Improving Fictitious Play Reinforcement Learning with Expanding Models

TL;DR

This paper introduces a neural fictitious play method that expands a single model with sub-models and a selector, reducing forgetting and improving learning efficiency in zero-sum games.

Contribution

It proposes a novel model expansion approach with sub-models and a selector, addressing forgetting and sample efficiency issues in neural fictitious play.

Findings

Reduces forgetting in neural fictitious play.

Improves learning efficiency in zero-sum games.
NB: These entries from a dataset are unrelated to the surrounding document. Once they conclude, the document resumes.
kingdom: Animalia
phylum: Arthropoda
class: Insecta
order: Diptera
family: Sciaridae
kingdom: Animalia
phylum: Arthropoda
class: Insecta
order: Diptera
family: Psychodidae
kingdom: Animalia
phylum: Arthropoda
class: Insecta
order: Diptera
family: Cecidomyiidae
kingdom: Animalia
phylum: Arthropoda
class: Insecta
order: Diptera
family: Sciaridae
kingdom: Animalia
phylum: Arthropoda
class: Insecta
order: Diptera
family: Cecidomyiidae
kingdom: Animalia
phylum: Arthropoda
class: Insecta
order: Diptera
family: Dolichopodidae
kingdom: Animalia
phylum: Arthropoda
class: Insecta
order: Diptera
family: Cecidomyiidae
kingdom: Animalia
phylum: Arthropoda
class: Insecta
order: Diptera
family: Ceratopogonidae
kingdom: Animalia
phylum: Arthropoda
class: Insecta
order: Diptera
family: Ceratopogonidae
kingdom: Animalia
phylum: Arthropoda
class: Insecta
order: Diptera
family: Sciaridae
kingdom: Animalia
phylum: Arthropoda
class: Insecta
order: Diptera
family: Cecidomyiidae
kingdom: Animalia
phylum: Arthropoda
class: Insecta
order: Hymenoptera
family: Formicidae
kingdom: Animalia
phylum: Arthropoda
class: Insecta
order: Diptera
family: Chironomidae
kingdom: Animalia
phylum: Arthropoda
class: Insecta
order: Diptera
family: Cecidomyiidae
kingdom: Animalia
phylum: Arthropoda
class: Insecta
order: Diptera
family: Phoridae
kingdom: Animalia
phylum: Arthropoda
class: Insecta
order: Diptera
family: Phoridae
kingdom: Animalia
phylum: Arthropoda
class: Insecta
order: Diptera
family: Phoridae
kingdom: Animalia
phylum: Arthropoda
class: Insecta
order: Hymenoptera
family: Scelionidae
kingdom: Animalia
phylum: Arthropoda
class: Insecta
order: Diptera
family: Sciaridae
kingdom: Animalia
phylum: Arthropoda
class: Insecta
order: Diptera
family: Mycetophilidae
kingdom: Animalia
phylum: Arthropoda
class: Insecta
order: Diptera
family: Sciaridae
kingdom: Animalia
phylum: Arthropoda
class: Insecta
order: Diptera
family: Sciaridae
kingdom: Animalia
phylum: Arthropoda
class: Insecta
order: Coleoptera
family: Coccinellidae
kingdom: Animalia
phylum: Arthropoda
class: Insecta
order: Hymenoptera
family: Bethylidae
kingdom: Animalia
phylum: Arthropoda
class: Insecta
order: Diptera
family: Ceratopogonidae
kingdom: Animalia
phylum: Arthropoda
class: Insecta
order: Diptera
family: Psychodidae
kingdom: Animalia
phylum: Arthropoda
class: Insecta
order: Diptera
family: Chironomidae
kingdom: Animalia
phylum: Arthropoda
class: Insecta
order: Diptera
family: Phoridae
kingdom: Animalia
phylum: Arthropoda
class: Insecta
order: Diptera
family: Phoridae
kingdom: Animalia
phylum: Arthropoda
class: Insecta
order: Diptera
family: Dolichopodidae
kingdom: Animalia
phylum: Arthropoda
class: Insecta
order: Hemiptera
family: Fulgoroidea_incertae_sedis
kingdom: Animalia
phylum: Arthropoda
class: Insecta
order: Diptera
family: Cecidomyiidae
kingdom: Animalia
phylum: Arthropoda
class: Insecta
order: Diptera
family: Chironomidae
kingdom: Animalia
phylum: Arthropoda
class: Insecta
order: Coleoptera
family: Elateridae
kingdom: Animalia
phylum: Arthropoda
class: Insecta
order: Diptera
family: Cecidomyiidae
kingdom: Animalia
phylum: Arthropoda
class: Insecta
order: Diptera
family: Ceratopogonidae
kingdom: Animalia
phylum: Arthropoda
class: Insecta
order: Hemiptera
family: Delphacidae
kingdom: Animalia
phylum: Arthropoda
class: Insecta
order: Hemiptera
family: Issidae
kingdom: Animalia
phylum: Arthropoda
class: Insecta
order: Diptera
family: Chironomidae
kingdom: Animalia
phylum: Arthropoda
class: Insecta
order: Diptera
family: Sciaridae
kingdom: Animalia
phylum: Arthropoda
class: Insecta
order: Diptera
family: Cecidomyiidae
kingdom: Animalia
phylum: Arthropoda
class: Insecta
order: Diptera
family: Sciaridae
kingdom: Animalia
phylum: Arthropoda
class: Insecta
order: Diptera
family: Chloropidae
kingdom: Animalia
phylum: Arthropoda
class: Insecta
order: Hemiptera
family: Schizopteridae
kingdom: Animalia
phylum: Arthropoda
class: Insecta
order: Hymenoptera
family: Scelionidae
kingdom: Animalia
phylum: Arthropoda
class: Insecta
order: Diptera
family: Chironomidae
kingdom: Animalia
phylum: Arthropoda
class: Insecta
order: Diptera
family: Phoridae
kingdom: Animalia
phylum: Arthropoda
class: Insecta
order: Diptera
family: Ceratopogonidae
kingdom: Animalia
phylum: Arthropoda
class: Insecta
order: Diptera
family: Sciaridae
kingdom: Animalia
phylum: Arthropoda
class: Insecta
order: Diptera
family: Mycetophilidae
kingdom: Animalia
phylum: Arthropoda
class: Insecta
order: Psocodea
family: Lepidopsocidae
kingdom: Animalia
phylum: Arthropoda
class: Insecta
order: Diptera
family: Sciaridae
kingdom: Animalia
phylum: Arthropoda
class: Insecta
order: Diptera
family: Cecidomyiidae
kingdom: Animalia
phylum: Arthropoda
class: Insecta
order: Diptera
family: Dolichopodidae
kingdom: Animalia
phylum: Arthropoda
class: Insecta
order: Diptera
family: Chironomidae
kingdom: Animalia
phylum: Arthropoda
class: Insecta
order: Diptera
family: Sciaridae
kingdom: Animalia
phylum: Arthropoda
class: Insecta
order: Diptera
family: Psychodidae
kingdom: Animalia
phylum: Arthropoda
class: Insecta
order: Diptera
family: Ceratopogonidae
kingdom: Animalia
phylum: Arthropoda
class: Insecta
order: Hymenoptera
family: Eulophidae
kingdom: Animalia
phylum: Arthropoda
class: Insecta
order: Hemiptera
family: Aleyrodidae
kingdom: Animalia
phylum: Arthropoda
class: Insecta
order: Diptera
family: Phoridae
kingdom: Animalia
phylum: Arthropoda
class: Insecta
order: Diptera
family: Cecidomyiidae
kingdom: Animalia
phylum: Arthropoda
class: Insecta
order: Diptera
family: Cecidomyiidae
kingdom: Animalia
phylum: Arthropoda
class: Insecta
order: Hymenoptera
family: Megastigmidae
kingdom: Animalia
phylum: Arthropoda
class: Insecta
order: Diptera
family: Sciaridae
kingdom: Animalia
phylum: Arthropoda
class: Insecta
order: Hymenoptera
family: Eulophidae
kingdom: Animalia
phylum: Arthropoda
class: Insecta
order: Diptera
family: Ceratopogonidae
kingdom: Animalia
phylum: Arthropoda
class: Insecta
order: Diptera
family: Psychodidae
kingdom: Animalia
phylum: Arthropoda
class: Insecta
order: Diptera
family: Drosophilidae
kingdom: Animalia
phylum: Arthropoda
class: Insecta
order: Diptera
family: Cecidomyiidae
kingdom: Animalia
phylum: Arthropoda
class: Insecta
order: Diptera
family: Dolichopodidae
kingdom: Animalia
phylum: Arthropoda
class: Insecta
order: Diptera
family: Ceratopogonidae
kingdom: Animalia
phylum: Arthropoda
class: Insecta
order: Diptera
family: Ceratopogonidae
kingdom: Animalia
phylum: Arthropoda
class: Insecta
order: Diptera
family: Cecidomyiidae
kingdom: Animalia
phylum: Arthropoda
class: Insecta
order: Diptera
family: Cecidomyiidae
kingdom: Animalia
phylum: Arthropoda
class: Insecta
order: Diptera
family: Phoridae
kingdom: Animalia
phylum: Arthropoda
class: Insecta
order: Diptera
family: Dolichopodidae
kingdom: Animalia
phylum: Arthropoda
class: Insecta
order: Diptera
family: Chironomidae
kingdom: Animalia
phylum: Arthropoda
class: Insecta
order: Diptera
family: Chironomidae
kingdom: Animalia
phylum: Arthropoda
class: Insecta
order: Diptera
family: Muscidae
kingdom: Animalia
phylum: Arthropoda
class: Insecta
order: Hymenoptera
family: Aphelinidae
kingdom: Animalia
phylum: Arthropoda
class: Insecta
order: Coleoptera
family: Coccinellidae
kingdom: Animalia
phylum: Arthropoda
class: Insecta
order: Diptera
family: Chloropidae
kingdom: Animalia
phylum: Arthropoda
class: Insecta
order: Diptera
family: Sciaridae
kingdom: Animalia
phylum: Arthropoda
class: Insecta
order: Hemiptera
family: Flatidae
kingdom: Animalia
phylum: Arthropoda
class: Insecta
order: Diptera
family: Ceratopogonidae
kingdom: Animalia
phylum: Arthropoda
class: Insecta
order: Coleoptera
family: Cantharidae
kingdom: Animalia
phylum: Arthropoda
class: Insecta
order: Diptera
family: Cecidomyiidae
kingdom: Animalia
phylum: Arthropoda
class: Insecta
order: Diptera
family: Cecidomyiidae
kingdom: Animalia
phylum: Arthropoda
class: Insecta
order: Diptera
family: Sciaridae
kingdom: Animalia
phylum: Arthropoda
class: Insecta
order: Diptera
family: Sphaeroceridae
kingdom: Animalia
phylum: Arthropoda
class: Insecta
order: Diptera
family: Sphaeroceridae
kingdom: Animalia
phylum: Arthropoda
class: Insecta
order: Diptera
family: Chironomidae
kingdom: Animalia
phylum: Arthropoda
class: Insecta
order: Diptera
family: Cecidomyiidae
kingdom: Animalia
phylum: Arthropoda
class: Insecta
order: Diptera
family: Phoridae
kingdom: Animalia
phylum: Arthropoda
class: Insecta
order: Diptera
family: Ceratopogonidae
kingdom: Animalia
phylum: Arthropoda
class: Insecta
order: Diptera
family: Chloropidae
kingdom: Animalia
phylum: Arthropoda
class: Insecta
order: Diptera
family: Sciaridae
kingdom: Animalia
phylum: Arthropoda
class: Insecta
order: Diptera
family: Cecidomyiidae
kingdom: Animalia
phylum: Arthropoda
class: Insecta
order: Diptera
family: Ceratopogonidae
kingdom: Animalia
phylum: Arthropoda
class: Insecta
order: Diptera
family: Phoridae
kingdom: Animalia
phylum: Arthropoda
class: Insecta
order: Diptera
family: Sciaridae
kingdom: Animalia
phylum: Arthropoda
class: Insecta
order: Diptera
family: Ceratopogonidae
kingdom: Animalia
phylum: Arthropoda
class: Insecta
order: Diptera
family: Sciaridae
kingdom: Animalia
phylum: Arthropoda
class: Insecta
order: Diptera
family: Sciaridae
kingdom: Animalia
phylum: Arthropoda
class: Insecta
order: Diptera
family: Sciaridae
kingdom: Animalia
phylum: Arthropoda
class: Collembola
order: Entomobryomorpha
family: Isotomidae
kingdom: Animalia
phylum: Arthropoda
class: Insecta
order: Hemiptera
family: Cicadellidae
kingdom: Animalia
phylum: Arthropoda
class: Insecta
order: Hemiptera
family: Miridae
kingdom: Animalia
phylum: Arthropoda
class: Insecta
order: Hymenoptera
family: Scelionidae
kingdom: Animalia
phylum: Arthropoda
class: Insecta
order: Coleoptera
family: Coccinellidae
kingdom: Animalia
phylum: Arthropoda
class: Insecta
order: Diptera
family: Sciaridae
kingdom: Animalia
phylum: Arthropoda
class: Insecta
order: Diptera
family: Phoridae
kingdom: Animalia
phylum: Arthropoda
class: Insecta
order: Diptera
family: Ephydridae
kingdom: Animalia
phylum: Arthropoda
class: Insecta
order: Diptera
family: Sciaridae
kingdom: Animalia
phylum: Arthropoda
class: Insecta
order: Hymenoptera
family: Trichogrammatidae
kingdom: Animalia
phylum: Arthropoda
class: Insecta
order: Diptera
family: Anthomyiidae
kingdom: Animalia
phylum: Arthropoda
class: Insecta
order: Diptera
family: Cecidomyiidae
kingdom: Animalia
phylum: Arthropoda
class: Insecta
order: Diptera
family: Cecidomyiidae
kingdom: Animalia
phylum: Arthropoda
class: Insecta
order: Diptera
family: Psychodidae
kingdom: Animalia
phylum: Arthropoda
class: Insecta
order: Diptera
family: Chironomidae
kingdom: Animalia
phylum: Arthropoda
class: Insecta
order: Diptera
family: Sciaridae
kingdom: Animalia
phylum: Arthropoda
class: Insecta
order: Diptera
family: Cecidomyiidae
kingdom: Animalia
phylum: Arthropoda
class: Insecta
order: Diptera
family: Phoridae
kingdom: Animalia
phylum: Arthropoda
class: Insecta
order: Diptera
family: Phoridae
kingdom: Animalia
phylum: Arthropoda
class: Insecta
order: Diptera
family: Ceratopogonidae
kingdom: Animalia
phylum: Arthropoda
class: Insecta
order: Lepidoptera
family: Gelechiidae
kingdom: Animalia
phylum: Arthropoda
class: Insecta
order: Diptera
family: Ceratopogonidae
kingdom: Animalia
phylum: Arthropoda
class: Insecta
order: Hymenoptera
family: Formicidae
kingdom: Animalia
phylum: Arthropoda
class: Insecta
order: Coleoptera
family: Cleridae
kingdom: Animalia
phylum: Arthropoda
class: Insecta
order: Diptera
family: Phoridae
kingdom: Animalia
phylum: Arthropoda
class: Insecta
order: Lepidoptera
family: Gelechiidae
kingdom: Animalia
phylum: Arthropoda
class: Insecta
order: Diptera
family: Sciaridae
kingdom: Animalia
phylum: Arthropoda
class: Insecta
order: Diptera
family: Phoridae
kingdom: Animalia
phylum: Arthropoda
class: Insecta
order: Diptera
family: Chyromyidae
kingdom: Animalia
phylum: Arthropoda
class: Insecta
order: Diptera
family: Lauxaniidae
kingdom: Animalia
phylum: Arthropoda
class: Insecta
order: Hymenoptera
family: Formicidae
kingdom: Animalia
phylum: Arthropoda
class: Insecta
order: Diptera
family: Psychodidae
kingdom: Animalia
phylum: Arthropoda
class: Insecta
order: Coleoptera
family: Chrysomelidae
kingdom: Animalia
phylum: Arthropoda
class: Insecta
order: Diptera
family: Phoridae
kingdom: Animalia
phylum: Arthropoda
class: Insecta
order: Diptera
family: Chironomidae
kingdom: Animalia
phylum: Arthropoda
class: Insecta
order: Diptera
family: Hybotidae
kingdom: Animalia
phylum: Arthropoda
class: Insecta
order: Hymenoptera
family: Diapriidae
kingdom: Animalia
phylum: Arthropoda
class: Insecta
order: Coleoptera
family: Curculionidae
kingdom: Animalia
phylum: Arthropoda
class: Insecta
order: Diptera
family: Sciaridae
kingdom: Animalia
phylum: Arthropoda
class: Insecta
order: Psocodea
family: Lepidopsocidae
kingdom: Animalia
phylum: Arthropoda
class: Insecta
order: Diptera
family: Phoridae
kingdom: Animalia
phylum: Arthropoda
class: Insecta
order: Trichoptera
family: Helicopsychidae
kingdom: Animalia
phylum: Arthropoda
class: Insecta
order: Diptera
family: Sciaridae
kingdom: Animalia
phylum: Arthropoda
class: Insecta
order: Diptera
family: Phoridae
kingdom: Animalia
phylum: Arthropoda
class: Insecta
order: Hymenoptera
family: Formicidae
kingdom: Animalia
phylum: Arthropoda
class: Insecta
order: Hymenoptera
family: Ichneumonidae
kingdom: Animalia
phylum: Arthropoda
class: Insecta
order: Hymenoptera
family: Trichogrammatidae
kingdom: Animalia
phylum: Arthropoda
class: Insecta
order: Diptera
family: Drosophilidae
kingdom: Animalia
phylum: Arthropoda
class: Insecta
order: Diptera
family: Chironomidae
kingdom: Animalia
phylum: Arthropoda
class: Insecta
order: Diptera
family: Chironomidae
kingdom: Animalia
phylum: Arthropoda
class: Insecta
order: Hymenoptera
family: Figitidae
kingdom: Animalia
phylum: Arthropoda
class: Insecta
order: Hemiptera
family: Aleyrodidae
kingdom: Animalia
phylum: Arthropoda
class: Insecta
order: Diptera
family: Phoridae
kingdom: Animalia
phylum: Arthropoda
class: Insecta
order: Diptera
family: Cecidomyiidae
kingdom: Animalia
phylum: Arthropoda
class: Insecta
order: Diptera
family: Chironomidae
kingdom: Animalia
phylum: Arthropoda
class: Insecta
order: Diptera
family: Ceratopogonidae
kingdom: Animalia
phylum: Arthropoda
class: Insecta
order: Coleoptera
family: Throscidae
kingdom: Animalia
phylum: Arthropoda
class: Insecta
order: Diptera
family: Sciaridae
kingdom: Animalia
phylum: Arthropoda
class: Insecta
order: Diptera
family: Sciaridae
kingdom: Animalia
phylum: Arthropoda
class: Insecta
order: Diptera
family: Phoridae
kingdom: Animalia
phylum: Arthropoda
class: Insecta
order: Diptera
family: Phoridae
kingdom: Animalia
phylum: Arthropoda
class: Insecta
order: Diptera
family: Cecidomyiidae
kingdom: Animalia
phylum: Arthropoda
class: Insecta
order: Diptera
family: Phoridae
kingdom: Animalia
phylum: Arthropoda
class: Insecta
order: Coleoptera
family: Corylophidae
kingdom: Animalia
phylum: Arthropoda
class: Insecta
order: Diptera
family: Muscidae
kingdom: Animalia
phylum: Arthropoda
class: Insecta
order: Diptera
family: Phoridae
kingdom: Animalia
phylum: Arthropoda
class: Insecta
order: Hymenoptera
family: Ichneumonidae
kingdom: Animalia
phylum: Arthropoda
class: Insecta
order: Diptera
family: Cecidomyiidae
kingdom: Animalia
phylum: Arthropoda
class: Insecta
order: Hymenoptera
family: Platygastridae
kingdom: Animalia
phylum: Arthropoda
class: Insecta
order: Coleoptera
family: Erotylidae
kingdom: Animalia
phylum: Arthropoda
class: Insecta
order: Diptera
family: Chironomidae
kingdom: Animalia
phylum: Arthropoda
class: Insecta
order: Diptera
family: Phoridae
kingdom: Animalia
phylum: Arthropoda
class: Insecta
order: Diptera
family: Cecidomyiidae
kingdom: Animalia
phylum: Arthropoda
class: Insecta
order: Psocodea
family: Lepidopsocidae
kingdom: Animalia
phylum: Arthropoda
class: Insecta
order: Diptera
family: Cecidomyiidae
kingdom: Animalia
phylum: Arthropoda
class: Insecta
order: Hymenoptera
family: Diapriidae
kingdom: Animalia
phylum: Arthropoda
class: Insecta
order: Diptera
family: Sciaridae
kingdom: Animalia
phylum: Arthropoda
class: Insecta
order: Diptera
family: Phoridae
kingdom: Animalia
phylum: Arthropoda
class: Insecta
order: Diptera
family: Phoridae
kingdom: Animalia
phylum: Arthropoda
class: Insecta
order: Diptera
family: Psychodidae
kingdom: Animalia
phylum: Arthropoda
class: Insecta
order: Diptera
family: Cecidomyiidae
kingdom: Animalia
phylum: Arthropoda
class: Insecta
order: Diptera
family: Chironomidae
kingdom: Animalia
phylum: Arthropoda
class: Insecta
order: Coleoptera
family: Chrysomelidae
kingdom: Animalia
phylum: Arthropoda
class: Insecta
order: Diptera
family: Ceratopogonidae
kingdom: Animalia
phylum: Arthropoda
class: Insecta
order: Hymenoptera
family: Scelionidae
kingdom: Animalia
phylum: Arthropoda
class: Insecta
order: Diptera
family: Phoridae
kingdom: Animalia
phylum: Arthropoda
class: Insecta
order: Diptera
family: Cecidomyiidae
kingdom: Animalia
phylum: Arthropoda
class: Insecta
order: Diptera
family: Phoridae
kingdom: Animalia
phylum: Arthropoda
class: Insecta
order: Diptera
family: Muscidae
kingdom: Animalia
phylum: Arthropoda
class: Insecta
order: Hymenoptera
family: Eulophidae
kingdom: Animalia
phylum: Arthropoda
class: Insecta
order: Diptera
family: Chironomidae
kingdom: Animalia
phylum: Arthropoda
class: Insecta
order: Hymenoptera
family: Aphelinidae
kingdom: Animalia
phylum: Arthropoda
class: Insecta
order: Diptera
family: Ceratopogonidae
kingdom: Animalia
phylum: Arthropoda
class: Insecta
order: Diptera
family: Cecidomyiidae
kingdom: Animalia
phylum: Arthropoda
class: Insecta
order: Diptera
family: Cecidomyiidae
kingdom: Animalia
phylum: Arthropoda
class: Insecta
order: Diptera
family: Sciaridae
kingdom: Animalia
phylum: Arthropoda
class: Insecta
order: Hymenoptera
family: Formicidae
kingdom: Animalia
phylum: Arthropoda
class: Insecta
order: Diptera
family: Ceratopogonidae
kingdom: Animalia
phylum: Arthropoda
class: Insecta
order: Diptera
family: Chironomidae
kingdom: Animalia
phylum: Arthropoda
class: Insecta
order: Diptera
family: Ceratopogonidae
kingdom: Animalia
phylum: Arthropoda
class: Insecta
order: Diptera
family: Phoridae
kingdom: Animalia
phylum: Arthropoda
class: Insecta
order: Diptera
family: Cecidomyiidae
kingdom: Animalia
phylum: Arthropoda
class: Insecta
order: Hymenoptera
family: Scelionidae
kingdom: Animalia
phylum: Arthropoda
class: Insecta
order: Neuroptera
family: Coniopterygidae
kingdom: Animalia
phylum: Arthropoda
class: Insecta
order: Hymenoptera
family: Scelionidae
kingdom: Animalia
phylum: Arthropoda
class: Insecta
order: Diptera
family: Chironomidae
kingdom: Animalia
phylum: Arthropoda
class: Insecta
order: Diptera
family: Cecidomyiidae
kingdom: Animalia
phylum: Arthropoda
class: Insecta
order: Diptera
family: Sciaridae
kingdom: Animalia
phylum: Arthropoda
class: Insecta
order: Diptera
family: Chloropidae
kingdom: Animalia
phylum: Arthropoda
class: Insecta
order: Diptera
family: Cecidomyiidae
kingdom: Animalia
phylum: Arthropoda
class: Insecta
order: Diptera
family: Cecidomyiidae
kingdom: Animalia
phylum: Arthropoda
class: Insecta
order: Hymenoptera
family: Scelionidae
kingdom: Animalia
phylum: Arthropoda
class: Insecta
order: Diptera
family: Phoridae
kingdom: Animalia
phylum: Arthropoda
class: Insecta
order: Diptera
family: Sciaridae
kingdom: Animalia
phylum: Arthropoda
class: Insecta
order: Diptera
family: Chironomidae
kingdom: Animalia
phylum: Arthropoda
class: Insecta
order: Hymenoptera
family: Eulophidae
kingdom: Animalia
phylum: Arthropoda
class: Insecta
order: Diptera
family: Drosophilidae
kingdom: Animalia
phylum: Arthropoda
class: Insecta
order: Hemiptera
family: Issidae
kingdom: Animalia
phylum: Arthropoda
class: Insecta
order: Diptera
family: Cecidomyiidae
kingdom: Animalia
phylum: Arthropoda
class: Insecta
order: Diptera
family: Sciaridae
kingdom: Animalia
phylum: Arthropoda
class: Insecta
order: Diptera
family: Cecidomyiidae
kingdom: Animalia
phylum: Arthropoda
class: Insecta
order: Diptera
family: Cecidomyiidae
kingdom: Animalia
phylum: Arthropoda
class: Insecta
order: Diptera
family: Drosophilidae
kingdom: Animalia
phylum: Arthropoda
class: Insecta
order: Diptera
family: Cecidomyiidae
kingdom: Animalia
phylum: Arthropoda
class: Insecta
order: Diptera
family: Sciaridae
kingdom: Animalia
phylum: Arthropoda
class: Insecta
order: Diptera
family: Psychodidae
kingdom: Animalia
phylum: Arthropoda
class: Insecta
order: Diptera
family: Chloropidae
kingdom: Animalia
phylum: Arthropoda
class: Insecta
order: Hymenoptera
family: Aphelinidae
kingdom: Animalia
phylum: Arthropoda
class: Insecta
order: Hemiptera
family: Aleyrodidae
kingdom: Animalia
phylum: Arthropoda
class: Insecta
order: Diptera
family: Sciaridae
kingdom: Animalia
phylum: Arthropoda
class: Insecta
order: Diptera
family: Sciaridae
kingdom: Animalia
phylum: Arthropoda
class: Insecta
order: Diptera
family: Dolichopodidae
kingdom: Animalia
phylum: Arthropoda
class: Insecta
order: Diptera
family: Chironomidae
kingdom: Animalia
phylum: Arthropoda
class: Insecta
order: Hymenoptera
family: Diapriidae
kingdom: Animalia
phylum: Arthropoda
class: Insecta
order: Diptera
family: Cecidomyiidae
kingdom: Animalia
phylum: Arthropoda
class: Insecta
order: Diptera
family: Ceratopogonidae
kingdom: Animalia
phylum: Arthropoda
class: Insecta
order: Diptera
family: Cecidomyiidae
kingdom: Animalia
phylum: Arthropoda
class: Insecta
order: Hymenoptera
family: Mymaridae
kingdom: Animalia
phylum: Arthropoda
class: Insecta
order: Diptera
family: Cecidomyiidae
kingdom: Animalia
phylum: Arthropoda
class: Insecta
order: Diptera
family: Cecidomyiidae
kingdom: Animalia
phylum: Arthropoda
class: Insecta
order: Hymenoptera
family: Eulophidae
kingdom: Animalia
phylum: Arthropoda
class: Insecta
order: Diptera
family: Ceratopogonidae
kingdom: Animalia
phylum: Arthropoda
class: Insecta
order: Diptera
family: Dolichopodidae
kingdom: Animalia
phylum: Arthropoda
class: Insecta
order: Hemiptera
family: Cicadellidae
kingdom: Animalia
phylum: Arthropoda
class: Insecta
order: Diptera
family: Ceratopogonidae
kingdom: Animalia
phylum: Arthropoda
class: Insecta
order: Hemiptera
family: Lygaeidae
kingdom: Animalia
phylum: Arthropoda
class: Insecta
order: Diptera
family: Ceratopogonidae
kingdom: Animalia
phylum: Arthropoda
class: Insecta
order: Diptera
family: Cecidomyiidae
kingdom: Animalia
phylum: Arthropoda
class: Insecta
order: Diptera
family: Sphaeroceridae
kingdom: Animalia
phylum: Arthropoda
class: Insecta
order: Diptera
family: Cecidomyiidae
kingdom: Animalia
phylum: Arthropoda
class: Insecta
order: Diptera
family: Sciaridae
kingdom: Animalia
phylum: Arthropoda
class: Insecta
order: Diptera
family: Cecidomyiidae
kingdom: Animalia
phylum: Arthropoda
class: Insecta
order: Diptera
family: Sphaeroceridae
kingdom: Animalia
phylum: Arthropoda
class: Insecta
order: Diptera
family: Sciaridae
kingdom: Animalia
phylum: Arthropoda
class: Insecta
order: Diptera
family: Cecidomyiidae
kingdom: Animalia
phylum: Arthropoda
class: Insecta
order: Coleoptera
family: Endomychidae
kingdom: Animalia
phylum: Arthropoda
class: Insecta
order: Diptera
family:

Enhances robustness of the learning process.

Abstract

Fictitious play with reinforcement learning is a general and effective framework for zero-sum games. However, using the current deep neural network models, the implementation of fictitious play faces crucial challenges. Neural network model training employs gradient descent approaches to update all connection weights, and thus is easy to forget the old opponents after training to beat the new opponents. Existing approaches often maintain a pool of historical policy models to avoid the forgetting. However, learning to beat a pool in stochastic games, i.e., a wide distribution over policy models, is either sample-consuming or insufficient to exploit all models with limited amount of samples. In this paper, we propose a learning process with neural fictitious play to alleviate the above issues. We train a single model as our policy model, which consists of sub-models and a selector. Everytime facing a new opponent, the model is expanded by adding a new sub-model, where only the new sub-model is updated instead of the whole model. At the same time, the selector is also updated to mix up the new sub-model with the previous ones at the state-level, so that the model is maintained as a behavior strategy instead of a wide distribution over policy models. Experiments on Kuhn poker, a grid-world Treasure Hunting game, and Mini-RTS environments show that the proposed approach alleviates the forgetting problem, and consequently improves the learning efficiency and the robustness of neural fictitious play.